Can you transcribe the lines of the listing below, starting at the line that contains "class: Mammalia" and ending at the line that contains "common name: Tufted duck", character for character?

▸ **Listing**
☆ ☆ ☆ ☆ ☆

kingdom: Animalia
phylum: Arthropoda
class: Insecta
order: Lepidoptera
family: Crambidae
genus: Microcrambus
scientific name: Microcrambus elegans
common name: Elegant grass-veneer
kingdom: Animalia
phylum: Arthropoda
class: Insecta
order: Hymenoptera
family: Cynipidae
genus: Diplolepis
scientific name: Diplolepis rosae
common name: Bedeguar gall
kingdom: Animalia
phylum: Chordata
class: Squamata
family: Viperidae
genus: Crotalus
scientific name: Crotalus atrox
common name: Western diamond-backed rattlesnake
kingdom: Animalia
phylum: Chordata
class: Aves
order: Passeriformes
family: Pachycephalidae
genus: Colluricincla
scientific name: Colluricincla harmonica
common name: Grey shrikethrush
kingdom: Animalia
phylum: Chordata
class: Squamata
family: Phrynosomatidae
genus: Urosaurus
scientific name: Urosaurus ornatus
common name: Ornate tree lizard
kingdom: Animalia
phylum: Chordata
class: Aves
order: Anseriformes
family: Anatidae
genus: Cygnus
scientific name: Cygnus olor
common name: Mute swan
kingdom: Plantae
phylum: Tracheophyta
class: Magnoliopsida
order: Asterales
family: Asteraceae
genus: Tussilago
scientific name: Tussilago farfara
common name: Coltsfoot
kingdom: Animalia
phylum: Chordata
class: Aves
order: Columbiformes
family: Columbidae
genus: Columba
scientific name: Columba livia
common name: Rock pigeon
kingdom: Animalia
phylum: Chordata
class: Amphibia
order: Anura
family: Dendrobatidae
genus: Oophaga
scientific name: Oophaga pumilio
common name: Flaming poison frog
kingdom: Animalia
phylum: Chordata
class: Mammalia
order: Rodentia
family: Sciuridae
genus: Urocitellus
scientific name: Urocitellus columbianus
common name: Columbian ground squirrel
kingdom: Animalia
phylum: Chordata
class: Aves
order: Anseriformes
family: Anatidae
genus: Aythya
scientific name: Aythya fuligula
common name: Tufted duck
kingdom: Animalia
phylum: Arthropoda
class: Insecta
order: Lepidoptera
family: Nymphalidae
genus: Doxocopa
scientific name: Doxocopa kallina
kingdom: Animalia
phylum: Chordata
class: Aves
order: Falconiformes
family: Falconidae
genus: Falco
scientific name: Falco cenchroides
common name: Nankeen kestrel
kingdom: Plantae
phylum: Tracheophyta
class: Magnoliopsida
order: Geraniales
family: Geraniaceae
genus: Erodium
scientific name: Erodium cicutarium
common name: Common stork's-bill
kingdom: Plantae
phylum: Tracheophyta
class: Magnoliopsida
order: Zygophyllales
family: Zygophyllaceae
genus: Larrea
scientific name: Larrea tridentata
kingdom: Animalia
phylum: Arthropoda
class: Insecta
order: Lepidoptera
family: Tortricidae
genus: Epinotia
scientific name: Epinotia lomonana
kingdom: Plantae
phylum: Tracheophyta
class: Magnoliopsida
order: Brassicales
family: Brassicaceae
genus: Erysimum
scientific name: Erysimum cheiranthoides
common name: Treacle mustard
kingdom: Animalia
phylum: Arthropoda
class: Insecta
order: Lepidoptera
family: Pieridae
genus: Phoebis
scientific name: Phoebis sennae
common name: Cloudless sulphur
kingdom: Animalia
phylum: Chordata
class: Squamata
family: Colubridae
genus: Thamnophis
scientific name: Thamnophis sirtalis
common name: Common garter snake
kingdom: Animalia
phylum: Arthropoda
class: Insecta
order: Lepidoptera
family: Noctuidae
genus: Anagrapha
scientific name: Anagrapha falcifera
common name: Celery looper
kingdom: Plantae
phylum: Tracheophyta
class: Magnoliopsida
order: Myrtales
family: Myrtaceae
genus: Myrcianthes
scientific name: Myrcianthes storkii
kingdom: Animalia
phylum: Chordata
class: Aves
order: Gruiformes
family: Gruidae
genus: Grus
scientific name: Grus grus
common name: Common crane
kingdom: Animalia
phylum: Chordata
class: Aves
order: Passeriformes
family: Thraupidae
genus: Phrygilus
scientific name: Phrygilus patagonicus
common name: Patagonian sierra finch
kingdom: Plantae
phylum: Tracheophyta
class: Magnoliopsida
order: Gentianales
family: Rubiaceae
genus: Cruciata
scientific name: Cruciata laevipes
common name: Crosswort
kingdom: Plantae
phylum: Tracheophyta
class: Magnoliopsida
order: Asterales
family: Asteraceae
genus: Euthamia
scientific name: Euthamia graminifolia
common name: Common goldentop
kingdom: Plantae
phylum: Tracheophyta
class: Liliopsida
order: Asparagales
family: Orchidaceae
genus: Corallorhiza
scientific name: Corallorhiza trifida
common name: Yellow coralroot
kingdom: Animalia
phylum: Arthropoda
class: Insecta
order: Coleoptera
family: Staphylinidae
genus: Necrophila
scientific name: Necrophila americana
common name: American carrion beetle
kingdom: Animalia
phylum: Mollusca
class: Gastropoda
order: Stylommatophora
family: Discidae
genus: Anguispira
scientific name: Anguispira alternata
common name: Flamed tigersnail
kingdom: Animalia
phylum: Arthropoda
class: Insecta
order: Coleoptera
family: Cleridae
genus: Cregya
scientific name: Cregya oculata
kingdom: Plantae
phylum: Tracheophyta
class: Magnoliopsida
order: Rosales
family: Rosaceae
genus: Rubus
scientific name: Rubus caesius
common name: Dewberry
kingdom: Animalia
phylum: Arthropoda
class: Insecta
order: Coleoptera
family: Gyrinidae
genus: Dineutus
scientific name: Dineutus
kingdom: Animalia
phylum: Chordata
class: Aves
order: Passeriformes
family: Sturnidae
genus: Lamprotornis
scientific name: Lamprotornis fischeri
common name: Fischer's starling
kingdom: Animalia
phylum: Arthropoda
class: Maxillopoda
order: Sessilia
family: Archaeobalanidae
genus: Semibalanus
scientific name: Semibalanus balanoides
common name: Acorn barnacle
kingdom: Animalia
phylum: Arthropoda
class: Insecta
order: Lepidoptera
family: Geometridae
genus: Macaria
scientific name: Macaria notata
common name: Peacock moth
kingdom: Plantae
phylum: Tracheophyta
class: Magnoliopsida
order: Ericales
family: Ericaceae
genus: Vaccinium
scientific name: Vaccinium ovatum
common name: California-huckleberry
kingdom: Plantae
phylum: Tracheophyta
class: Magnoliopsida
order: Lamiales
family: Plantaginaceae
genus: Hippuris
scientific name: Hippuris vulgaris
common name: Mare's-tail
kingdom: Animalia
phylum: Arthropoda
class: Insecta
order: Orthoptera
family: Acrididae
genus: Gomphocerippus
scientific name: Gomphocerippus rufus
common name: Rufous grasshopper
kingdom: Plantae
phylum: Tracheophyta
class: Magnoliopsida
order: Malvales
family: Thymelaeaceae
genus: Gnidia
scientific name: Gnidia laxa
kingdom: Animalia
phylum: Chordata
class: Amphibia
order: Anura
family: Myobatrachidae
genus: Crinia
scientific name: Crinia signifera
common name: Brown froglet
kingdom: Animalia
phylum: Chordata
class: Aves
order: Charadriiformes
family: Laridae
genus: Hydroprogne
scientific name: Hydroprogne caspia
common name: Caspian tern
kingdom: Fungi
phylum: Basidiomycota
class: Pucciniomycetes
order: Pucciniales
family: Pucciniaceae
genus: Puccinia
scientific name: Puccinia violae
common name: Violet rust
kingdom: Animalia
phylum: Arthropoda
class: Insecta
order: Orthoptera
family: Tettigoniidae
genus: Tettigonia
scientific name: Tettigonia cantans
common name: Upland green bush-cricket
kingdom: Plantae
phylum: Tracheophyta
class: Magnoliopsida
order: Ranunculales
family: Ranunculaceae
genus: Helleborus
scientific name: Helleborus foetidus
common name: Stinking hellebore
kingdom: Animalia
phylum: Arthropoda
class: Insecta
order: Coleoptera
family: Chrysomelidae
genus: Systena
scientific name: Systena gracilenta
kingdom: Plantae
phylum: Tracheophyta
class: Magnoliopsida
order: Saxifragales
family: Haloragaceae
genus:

☆ ☆ ☆ ☆ ☆

▸ **Written response**
class: Mammalia
order: Rodentia
family: Sciuridae
genus: Urocitellus
scientific name: Urocitellus columbianus
common name: Columbian ground squirrel
kingdom: Animalia
phylum: Chordata
class: Aves
order: Anseriformes
family: Anatidae
genus: Aythya
scientific name: Aythya fuligula
common name: Tufted duck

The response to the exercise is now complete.